Most patients are found to have progressed to cirrhosis, even in the advanced stage, and some patients are not diagnosed
until death.
If the patient can be diagnosed within the first time of the visit, so as to take UDCA treatment early, it can significantly improve symptoms, delay the progression of the disease, reduce the mortality rate, and reduce the misdiagnosis rate
.
For middle-aged women who encounter clinical disorders with abnormal liver function, especially ALP and GGT, autoimmune liver disease-related antibody tests should be checked, and most viral markers in PBC patients are negative
.
Therefore, it is important to consider the scope of autoimmune liver disease and exclude PBC.
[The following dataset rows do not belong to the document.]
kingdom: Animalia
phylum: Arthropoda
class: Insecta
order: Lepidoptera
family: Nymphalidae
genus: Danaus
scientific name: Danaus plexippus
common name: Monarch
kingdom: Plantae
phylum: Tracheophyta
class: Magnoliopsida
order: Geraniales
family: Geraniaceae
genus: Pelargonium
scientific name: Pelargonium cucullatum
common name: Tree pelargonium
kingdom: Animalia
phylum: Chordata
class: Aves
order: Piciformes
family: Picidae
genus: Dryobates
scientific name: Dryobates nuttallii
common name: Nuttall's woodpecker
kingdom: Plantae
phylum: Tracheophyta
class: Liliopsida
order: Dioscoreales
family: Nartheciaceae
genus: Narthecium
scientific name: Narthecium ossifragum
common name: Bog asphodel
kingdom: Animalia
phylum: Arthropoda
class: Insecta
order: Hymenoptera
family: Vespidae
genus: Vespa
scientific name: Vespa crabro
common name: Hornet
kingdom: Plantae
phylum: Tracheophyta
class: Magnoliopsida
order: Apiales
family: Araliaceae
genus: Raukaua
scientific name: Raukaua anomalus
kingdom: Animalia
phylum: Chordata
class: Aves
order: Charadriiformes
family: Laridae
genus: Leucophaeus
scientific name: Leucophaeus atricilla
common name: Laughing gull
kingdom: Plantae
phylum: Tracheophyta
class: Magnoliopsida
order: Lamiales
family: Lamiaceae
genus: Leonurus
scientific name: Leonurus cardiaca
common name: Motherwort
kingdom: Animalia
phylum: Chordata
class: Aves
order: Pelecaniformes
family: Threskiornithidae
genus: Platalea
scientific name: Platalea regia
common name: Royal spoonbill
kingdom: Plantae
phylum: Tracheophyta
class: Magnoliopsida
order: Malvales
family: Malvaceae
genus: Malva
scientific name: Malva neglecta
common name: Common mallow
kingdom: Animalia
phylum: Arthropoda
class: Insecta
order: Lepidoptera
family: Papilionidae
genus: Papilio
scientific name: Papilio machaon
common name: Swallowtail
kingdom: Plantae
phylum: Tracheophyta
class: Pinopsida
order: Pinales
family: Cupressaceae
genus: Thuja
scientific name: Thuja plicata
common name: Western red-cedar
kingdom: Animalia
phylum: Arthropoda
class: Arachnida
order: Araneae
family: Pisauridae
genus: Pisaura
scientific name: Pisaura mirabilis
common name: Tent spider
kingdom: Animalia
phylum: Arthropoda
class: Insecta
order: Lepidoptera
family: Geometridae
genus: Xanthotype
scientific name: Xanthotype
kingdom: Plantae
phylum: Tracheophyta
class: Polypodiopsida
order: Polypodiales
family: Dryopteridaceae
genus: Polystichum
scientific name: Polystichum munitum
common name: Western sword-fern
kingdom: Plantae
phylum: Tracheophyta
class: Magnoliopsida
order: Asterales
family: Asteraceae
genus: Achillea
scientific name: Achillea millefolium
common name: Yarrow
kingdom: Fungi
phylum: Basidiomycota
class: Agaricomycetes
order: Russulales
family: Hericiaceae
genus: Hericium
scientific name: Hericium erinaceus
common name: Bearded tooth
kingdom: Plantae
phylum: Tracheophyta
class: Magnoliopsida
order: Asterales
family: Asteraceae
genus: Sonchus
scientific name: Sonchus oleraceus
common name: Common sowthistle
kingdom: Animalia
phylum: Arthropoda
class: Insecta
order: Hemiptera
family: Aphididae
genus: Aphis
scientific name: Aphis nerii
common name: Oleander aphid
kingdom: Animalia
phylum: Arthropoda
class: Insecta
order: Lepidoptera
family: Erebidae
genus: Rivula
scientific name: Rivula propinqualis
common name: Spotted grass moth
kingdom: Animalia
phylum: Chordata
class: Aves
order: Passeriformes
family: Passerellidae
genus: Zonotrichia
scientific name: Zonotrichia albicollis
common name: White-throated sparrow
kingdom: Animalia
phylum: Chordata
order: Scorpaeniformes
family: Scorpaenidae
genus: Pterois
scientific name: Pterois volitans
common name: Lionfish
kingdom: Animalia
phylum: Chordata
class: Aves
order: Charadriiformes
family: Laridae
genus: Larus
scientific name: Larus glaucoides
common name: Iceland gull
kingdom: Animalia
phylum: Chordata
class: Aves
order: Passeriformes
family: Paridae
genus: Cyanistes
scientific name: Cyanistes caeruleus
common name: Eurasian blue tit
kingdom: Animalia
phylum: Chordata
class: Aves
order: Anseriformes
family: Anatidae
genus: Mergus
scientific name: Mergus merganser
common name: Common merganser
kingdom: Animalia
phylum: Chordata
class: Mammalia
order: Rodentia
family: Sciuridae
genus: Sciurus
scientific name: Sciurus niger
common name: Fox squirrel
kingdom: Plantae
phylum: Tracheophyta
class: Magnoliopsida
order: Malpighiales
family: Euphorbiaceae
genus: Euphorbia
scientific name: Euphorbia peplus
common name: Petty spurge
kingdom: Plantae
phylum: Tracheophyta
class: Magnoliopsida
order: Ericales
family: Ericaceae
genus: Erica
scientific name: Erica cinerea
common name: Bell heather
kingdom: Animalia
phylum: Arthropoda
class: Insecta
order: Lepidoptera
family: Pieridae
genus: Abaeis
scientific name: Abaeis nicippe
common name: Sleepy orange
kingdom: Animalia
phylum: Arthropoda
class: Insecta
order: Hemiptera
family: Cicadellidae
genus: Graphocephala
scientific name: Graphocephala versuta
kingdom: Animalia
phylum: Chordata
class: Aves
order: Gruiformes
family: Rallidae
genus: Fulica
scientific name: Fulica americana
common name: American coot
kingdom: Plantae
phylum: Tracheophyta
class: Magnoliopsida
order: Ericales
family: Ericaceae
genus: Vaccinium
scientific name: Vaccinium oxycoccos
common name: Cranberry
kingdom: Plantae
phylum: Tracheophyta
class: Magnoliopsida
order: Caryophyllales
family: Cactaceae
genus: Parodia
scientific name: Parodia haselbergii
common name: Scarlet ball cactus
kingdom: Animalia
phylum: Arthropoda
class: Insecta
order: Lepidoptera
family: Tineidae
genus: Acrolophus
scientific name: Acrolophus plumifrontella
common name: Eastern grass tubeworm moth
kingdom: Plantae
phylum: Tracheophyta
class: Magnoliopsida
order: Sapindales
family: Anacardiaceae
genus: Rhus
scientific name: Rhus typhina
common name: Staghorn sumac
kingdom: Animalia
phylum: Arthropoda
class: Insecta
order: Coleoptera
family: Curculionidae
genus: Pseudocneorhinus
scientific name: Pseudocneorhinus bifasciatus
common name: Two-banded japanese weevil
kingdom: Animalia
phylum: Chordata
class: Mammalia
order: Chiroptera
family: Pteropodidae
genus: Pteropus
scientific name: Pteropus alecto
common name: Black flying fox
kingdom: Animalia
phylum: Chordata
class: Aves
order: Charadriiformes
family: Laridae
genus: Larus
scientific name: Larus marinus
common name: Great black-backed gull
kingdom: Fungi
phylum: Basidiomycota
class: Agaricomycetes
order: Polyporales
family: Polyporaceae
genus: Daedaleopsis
Clinically, there are also a small number of PBC patients with viral hepatitis such as: hepatitis B, hepatitis C, as a clinician to be bold and careful, dare to think, clear disease diagnosis as the ultimate goal, only a clear diagnosis, can have a target, so as to achieve twice the effect
with half the effort.
If the disease can be diagnosed in time at an early stage and after the standard treatment of UDCA, most patients will not necessarily develop cirrhosis, and the "cirrhosis" in the diagnostic name of "primary biliary cirrhosis" often brings great mental burden and work, life and social troubles
to patients.
Therefore, domestic and foreign experts jointly published an article suggesting that "primary biliary cirrhosis" be renamed "primary biliary cholangitis (PBC)"
.
Since the name "primary biliary cholangitis" has not yet been officially accepted, it is recommended that the diagnosis of "primary biliary cholangitis" be gradually promoted in the future.
The "Guidelines for the diagnosis and treatment of primary biliary cholangitis (2021)" has been released, in which primary biliary cholangitis (formerly known as primary biliary cirrhosis), because this patient is a patient in 2010, so the name
of the previous diagnosis - primary biliary cirrhosis is used.
Early diagnosis of PBC is of great significance and deserves the attention of every clinician!